Object localization data
• • • •

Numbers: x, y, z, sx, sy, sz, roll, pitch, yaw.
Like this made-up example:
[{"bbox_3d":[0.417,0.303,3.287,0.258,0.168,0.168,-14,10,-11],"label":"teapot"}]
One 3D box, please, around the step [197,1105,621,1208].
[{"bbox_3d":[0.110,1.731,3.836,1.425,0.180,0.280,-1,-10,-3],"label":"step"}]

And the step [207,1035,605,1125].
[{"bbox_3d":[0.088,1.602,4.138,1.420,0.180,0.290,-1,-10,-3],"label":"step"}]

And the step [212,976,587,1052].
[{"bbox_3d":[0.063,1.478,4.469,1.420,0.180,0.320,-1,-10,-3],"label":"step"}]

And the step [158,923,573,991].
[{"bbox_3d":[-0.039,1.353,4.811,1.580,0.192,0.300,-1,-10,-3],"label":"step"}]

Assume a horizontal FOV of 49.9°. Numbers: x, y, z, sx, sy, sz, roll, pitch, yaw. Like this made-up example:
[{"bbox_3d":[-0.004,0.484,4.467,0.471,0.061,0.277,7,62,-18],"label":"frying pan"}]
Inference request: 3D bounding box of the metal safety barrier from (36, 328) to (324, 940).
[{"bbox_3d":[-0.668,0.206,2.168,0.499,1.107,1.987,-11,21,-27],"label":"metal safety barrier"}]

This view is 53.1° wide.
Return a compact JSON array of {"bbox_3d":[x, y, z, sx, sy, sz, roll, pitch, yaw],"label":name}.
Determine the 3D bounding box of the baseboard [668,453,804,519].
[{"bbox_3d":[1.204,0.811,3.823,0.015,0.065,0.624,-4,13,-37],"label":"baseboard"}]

• • • •

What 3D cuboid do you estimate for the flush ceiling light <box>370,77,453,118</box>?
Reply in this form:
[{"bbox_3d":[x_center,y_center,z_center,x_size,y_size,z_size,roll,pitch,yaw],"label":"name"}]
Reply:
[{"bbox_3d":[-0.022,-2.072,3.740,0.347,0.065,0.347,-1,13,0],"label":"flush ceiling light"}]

• • • •

(Exercise): Return each line of the material above that contains the word "bounding". Case must match.

(Solution for this task):
Inference request: 3D bounding box of the metal safety barrier from (36, 328) to (324, 940).
Determine the 3D bounding box of the baseboard [668,453,804,519].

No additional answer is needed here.